*** RECORDS SUPPLIED ***

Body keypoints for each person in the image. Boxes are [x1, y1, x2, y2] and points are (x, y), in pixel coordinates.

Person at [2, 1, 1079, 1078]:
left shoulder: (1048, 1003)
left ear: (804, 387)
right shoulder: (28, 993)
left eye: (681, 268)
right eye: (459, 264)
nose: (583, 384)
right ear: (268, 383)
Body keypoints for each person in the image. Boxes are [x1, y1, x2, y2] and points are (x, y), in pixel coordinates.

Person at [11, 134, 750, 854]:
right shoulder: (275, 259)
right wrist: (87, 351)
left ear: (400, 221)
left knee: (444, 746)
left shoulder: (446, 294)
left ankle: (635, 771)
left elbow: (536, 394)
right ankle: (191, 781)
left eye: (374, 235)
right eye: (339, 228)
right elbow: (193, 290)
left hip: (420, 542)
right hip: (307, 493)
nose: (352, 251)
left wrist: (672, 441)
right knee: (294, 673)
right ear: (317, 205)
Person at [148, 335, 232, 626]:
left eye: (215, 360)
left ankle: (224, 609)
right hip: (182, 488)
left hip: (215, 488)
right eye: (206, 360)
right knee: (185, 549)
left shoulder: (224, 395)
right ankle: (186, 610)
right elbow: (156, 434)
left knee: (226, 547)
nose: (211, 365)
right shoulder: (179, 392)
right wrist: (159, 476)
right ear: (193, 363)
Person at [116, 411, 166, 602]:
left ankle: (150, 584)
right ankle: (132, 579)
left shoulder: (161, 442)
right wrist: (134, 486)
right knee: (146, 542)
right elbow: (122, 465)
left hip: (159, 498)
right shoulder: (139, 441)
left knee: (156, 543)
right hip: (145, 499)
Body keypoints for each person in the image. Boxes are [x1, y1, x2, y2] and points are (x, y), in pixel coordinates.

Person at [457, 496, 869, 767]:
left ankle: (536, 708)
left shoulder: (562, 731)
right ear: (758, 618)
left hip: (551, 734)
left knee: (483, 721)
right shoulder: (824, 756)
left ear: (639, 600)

*** End of RECORDS SUPPLIED ***

Repeat the records above exactly.

Body keypoints for each person in the image. Boxes are [x1, y1, x2, y2] and points are (x, y), in pixel coordinates.

Person at [2, 1, 1079, 1078]:
left shoulder: (1048, 1003)
left ear: (804, 387)
right shoulder: (28, 993)
left eye: (681, 268)
right eye: (459, 264)
nose: (583, 384)
right ear: (268, 383)
Body keypoints for each person in the image. Boxes are [x1, y1, x2, y2] and points are (x, y), in pixel coordinates.

Person at [11, 134, 750, 854]:
right shoulder: (275, 259)
right wrist: (87, 351)
left ear: (400, 221)
left knee: (444, 746)
left shoulder: (446, 294)
left ankle: (635, 771)
left elbow: (536, 394)
right ankle: (191, 781)
left eye: (374, 235)
right eye: (339, 228)
right elbow: (193, 290)
left hip: (420, 542)
right hip: (307, 493)
nose: (352, 251)
left wrist: (672, 441)
right knee: (294, 673)
right ear: (317, 205)
Person at [148, 335, 232, 626]:
left eye: (215, 360)
left ankle: (224, 609)
right hip: (182, 488)
left hip: (215, 488)
right eye: (206, 360)
right knee: (185, 549)
left shoulder: (224, 395)
right ankle: (186, 610)
right elbow: (156, 434)
left knee: (226, 547)
nose: (211, 365)
right shoulder: (179, 392)
right wrist: (159, 476)
right ear: (193, 363)
Person at [116, 411, 166, 602]:
left ankle: (150, 584)
right ankle: (132, 579)
left shoulder: (161, 442)
right wrist: (134, 486)
right knee: (146, 542)
right elbow: (122, 465)
left hip: (159, 498)
right shoulder: (139, 441)
left knee: (156, 543)
right hip: (145, 499)
Body keypoints for each person in the image. Boxes are [x1, y1, x2, y2] and points are (x, y), in pixel coordinates.

Person at [457, 496, 869, 767]:
left ankle: (536, 708)
left shoulder: (562, 731)
right ear: (758, 618)
left hip: (551, 734)
left knee: (483, 721)
right shoulder: (824, 756)
left ear: (639, 600)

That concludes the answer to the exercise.